Cryptography for Delegation in Search
First musings on differences in "hiring" AI to develop better ideas
The last two posts introduced the idea of our societies as distributed systems and cast one aspect of our psychology as an optimization to speed up evolutionary search, by periodically generating hard-to-fake evidence of how qualified certain individuals are in important skills, even if those skills will only come into play much later. Then evolutionary search can focus its attention on the individuals already showing promising signs.
Let’s now imagine search processes where most of the work is done by AI. It’s helpful to be inspired by natural systems, but the scale will be different-enough that we should expect new challenges and opportunities. For instance, there may be much more total “thought” happening at once, and individual decisions may be made more-quickly.
To be slightly more concrete, let me focus on search for technological advancement. I’ll consider as in-scope, for example, both scientific progress in understanding the natural world and development of a software product for a company. Examples like creating more-compelling art will be out-of-scope. The idea is that this broad domain aims for useful solutions where it is relatively clear how to evaluate final, applied solutions objectively.
We’re used to a complex human system that searches within this space. It involves incentive-compatible tricks like tenure and patents. A largely automated alternative probably works very differently. This post and the next will introduce ingredients from computer science that may come to play large roles, even though they aren’t used similarly in innovation ecosystems today. Then the following two posts will sketch how to apply these tools to specific goals from AI safety and science fiction.
One of the questions we will work our way up to answering is, what are some fundamentally different possibilities when we “hire” AI agents rather than humans to help find new technical solutions, especially when we are very concerned with the accuracy of their conclusions?
Basics of Cryptography
Cryptography is a broad discipline that is surprisingly hard to describe completely in one pithy phrase. I’m going to settle for describing it as supporting secure use of untrusted intermediaries. The most-traditional variation is encryption, which supports one party sending a secret message to another. The intermediary could be a computer network or a human messenger carrying an envelope that, if opened, seems to contain gibberish, to a reader who doesn’t know the secret key.
However, digital signatures are another important family of cryptographic operation. They make it possible to confirm who wrote a message, since that party signs the message in a way that is hard to forge. With public-key cryptography, the signer’s private key (not shared with anyone else) has a corresponding public key that can be publicized widely, and then anyone who has the public key can check efficiently that a message was signed with the private key.
Let’s review a widely deployed instance of these tools that will be instructive in inspiring distributed AI search for technological innovations. The example I’ve chosen is trusted execution environments (TEEs), which were developed to address concerns that today’s computer systems contain awfully many different parts, written by different engineers, and we should worry that a bug in any important part can lead the system overall to exhibit unsafe or insecure behavior.
We’ll take the example of mobile phones implementing electronic-payment systems, say where you tap your phone screen against a reader at store check-out in the physical world. We don’t want the games installed on your phone to be able to subvert the payment process, but let’s not cap our paranoia there. What about bugs in the operating system? What about bugs in the CPU that runs the operating system, games, and payment software? Can we find a way to trust as little of the hardware and software as possible?
Each TEE includes a minimized trusted core, able to hold the line against fairly arbitrary bad behavior by the rest of the system. It may help to think of the TEE as a fortified safe room inside a larger computer. Such a secure enclave (sounds like something out of postapocalyptic science fiction, right?) would include a few canonical elements.

[Bounding box coordinate data]
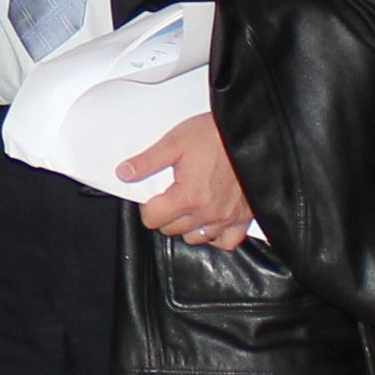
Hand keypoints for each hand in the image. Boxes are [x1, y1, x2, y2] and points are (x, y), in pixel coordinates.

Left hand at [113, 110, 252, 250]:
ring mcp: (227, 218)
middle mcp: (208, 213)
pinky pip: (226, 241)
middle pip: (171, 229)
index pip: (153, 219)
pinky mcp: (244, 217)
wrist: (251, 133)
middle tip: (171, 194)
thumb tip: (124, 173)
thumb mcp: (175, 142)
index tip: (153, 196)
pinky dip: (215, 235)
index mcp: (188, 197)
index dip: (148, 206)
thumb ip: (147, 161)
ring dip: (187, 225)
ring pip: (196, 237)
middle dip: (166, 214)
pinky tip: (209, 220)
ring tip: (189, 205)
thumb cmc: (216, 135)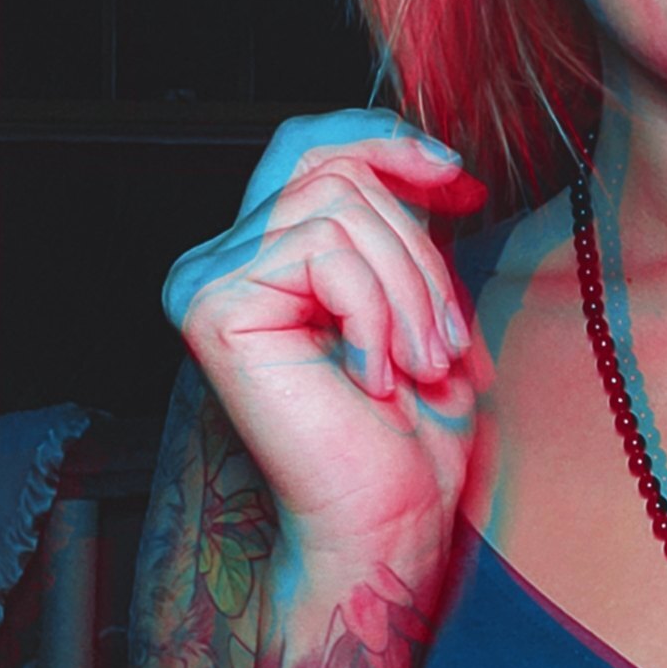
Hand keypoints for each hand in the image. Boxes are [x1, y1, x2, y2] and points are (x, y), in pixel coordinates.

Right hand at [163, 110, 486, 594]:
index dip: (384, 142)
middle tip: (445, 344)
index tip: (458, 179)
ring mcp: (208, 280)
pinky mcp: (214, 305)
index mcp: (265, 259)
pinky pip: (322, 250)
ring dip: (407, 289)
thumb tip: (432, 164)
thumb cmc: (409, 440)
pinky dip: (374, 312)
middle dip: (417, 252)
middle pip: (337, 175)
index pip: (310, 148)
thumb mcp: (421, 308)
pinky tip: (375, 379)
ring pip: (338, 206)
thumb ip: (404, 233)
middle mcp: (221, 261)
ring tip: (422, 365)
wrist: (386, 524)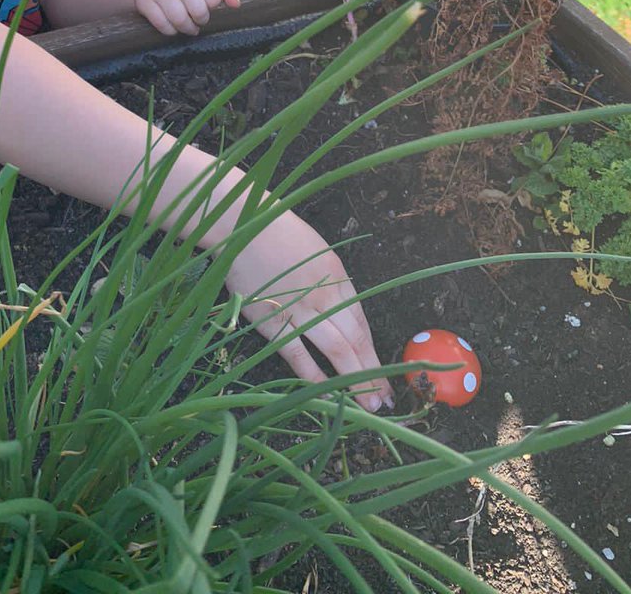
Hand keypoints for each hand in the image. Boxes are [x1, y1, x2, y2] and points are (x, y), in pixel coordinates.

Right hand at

...

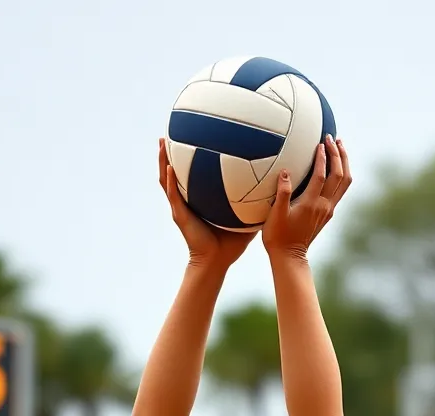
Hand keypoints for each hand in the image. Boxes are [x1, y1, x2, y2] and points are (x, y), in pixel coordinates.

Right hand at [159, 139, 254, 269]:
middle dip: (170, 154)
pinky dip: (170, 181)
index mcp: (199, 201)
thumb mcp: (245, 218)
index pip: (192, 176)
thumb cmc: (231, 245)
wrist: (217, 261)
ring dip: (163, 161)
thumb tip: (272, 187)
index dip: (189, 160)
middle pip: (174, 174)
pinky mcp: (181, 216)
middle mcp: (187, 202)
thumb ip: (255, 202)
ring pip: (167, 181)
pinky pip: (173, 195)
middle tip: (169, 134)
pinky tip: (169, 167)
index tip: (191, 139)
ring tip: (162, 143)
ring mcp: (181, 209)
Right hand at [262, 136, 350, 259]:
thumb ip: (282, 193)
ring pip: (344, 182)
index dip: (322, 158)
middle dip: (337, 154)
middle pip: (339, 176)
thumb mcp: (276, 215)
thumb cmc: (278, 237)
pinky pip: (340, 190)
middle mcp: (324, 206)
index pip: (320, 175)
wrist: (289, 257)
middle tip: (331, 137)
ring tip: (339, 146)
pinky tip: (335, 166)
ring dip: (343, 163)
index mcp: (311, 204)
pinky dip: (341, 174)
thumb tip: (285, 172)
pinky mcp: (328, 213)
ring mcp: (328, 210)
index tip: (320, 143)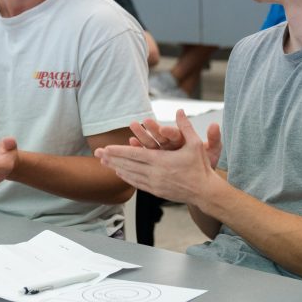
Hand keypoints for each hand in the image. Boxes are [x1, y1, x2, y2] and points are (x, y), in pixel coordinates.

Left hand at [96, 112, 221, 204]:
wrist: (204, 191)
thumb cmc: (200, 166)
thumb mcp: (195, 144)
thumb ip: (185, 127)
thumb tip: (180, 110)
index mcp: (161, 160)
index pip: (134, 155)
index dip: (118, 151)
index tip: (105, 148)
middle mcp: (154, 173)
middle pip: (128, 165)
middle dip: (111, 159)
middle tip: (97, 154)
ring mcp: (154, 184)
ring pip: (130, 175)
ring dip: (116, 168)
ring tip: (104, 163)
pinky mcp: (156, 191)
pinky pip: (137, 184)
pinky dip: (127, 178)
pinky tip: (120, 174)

==

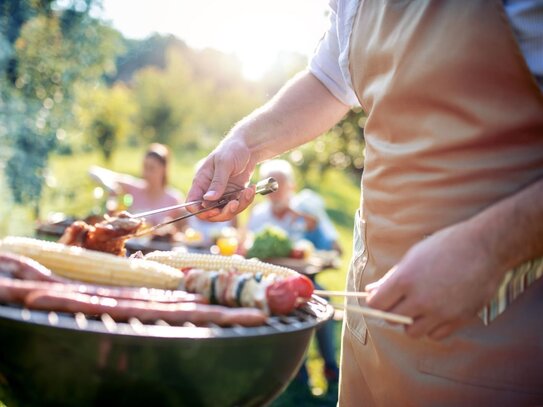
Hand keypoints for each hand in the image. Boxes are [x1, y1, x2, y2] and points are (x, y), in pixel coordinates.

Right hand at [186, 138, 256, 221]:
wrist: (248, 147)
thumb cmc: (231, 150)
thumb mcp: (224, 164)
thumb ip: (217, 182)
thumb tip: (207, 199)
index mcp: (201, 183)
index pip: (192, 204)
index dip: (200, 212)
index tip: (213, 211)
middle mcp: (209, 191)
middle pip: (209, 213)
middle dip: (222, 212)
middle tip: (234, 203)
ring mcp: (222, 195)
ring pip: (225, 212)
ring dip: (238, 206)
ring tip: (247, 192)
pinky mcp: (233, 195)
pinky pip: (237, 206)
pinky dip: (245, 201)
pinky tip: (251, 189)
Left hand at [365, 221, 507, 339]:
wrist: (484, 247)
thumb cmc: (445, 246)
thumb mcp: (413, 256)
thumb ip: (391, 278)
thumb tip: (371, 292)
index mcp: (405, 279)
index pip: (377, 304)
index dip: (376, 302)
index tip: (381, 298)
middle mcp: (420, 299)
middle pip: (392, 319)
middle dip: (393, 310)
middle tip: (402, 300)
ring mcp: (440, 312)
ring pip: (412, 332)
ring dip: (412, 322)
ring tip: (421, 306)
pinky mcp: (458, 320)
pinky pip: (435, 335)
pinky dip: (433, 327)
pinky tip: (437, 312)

> _Parts of the exercise_
A. Summarize the post on cryptography for delegation in search in two sentences.
B. Change "messenger" to "courier" in the passage of the post on cryptography for delegation in search that begins at the words "One of the questions" and stops after "the secret key.", and give that passage.
C. List the possible threats to the phone payment process that the post on cryptography for delegation in search names.

> _Answers below_
A. The post considers search for technological advancement carried out mostly by AI and sets out to introduce computer-science ingredients that may matter when AI agents rather than humans are "hired" to find new technical solutions. It describes cryptography as supporting secure use of untrusted intermediaries, covers encryption, digital signatures, and public-key cryptography, and presents trusted execution environments, illustrated with mobile-phone payment systems, as a minimized trusted core able to resist bad behavior by the rest of the system.

B.
One of the questions we will work our way up to answering is, what are some fundamentally different possibilities when we “hire” AI agents rather than humans to help find new technical solutions, especially when we are very concerned with the accuracy of their conclusions?
Basics of Cryptography
Cryptography is a broad discipline that is surprisingly hard to describe completely in one pithy phrase. I’m going to settle for describing it as supporting secure use of untrusted intermediaries. The most-traditional variation is encryption, which supports one party sending a secret message to another. The intermediary could be a computer network or a human courier carrying an envelope that, if opened, seems to contain gibberish, to a reader who doesn’t know the secret key.

C.
- The games installed on the phone
- Bugs in the operating system
- Bugs in the CPU that runs the operating system, games, and payment software